Power Automateで通知を自動化|うるさくしない設計

「通知を増やしたら、重要な連絡まで埋もれてしまった」

「誰に通知すべきか決めないまま、全員へ送っている」

Power Automateを使うと、申請、期限、エラー、ファイル更新などをきっかけに、メールやTeamsへ通知できます。

しかし、通知は多いほど安全になるわけではありません。受け取った人が判断し、行動できる通知だけを送ることが重要です。

障害対応の現場でも、情報量が多すぎると本当に重要な兆候を見落とします。通知の設計は、送る機能ではなく、優先度を伝える仕組みとして考えましょう。

通知は「誰に・いつ・何を・どうしてほしいか」

フローを作る前に、通知を受けた人の行動まで決めます。行動がない通知は、一覧やレポートで十分な場合があります。

項目確認内容
誰に判断・対応できる人申請者ではなく承認者
いつ行動に間に合う時点期限の2営業日前
何を判断に必要な情報対象・期限・状態
行動受信後にしてほしいこと承認画面を開く

1.通知条件を絞る

すべての更新で通知すると、同じ案件の修正ごとに通知されます。重要な状態への変化や期限超過など、行動が必要な条件に絞ります。

条件は実データで確認します。空欄、表記揺れ、時刻のずれにより、想定外の通知が起きることがあります。

  • 状態が「要対応」に変わった
  • 期限まで残り2営業日
  • 重要度が高い
  • 前回通知から一定時間経過
  • 担当者が未設定

そのまま使える質問例

この業務で通知が必要な条件と、通知しない条件を分けてください。重複通知を防ぐ状態管理も提案してください。

2.一目で判断できる通知文にする

通知本文には、何が起きたか、対象、期限、依頼、リンクを入れます。長い背景説明はリンク先へ置きます。

タイトルや冒頭に優先度を入れる場合は、チームで意味をそろえます。「緊急」を多用しないようにします。

  • 通知理由
  • 対象名・受付番号
  • 担当者
  • 期限
  • 次に行う操作とリンク

そのまま使える質問例

次の情報からTeams通知文を作ってください。

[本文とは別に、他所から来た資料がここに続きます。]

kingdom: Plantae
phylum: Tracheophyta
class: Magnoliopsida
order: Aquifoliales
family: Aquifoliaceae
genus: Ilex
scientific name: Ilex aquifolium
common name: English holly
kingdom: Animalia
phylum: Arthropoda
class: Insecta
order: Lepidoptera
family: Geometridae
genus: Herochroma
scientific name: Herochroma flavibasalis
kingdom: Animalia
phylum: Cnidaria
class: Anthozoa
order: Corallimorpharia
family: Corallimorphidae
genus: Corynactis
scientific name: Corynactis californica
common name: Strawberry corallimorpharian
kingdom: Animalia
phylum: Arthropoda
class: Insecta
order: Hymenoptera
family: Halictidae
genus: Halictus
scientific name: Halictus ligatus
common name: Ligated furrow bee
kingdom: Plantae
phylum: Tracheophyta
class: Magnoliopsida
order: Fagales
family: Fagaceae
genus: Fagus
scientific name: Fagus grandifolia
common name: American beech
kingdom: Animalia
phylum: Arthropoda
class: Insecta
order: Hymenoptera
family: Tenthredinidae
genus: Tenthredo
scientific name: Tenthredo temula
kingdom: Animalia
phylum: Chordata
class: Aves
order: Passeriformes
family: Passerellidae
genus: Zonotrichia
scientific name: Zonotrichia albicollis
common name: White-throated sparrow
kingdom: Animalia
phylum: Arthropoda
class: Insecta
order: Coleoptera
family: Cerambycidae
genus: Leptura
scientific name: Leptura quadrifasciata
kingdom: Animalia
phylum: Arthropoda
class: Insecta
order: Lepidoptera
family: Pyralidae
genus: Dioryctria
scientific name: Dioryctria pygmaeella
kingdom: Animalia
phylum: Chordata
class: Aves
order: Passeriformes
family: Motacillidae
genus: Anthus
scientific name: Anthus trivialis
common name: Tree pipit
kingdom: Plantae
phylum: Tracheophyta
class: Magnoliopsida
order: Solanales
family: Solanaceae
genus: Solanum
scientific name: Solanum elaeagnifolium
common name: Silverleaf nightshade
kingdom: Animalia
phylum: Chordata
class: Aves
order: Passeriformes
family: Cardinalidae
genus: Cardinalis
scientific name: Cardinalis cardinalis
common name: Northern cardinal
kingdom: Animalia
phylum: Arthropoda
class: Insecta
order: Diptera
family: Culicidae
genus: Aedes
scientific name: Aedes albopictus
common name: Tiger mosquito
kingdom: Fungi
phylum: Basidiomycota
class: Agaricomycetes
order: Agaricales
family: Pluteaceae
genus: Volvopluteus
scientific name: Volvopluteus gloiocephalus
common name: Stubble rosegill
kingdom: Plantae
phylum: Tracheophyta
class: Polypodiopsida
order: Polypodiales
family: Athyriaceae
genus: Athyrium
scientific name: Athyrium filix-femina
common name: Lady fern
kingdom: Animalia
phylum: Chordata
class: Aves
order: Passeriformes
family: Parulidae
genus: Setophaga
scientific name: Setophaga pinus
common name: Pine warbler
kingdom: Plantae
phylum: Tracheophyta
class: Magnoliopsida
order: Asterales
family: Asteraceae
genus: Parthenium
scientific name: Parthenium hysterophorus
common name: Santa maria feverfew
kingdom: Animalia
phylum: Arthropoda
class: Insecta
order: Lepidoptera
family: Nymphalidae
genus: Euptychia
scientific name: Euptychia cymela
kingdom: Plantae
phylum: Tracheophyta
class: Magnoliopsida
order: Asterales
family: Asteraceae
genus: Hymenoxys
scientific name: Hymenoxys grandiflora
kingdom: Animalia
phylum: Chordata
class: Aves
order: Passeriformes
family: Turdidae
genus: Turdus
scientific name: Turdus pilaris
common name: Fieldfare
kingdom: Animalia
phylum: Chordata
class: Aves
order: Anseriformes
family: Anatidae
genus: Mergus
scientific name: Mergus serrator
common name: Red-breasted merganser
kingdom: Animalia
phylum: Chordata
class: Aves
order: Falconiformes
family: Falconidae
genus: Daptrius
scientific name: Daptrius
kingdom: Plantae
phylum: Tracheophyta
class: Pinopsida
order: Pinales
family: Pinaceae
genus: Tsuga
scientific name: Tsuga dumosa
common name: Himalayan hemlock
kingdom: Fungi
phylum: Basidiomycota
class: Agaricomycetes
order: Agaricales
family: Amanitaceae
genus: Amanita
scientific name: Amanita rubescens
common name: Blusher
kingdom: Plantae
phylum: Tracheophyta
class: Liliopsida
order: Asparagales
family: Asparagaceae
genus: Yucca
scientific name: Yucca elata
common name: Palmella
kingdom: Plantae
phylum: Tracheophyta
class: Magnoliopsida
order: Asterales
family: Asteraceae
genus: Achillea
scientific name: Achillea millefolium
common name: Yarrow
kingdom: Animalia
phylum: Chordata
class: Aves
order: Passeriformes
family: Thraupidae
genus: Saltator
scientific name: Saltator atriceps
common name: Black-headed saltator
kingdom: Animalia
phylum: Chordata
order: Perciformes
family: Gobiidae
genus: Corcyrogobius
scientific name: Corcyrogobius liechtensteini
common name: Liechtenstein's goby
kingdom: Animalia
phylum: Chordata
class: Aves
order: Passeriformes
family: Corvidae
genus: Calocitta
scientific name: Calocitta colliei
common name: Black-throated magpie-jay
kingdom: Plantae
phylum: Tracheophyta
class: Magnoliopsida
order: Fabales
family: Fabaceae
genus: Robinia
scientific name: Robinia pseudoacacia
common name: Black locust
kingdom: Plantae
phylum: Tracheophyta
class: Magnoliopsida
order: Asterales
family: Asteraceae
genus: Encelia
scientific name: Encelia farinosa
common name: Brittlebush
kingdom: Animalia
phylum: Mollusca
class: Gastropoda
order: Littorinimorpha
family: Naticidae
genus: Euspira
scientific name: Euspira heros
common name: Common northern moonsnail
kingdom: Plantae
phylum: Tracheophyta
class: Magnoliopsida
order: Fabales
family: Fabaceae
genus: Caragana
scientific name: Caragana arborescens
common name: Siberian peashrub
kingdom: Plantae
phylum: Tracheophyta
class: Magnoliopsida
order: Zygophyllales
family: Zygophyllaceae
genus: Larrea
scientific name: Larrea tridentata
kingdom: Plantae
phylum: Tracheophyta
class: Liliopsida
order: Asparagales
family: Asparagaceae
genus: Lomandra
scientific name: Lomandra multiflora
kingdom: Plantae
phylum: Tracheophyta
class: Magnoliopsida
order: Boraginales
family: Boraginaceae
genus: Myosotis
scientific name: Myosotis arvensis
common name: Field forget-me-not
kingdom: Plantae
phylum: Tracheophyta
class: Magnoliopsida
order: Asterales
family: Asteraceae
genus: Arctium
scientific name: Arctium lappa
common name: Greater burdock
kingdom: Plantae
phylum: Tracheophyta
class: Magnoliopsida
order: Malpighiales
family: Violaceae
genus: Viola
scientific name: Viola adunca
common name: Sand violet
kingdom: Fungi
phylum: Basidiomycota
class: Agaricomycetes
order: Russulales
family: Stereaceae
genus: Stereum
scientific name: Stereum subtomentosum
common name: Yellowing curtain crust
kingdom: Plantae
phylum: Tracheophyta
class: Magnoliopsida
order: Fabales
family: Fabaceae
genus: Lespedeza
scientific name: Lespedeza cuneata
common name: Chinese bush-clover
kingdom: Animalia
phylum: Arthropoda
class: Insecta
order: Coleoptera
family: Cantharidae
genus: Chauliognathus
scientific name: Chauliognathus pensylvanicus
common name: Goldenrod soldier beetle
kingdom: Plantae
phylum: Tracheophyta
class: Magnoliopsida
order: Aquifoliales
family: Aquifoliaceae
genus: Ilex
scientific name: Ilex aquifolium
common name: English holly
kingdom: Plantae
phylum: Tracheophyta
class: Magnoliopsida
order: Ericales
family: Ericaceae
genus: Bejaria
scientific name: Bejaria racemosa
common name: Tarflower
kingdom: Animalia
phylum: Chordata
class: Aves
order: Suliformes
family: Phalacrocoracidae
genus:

冒頭に通知理由、次に対象・期限・担当、最後に行動リンクを置き、150文字以内にしてください。

3.再通知とエスカレーションを設計する

初回通知で反応がない場合、誰へ、いつ再通知するかを決めます。同じ人へ無制限に送らず、回数と終了条件を設定します。

通知フロー自体が失敗したときの検知も必要です。実行履歴、失敗メール、管理用一覧など、別の確認手段を持ちます。

  • 初回通知の時刻
  • 再通知までの間隔
  • 最大回数
  • 上位者への切替条件
  • 完了時の停止条件

そのまま使える質問例

未対応時の再通知を、初回、再通知、エスカレーション、終了条件に分けて設計してください。

よくある失敗と対策

全員へ通知する

責任が曖昧になり、誰も動かないことがあります。対応者を絞ります。

同じ内容を繰り返し送る

通知疲れを起こします。状態と最終通知時刻を使って重複を防ぎます。

リンクだけを送る

開くべき理由が分かりません。対象、期限、依頼を添えます。

通知設計テンプレート

通知名:[通知の目的]
通知先:[判断・対応する人]
開始条件:[状態変化・期限・エラー]
除外条件:[通知しない場合]
通知内容:
・何が起きたか
・対象
・担当
・期限
・してほしいこと
・詳細リンク

再通知:[間隔・最大回数]
エスカレーション:[条件・通知先]
終了条件:[対応済みの判定]
失敗監視:[確認方法]

テンプレート内の角括弧を自分の業務に合わせて置き換えてください。実在する顧客名、個人名、機密情報を入力できるかは、利用環境と社内ルールで確認します。

実行前・公開前チェックリスト

  • 通知後の行動が決まっている
  • 通知条件と除外条件を決めた
  • 通知先を必要な人に絞った
  • 重複防止と終了条件を設定した
  • 通知フロー自体の失敗を監視する

まとめ

良い通知は、情報を増やすのではなく、必要な行動を分かりやすくします。

まずは通知件数と対応率を確認し、不要な通知を減らすところから改善してみてください。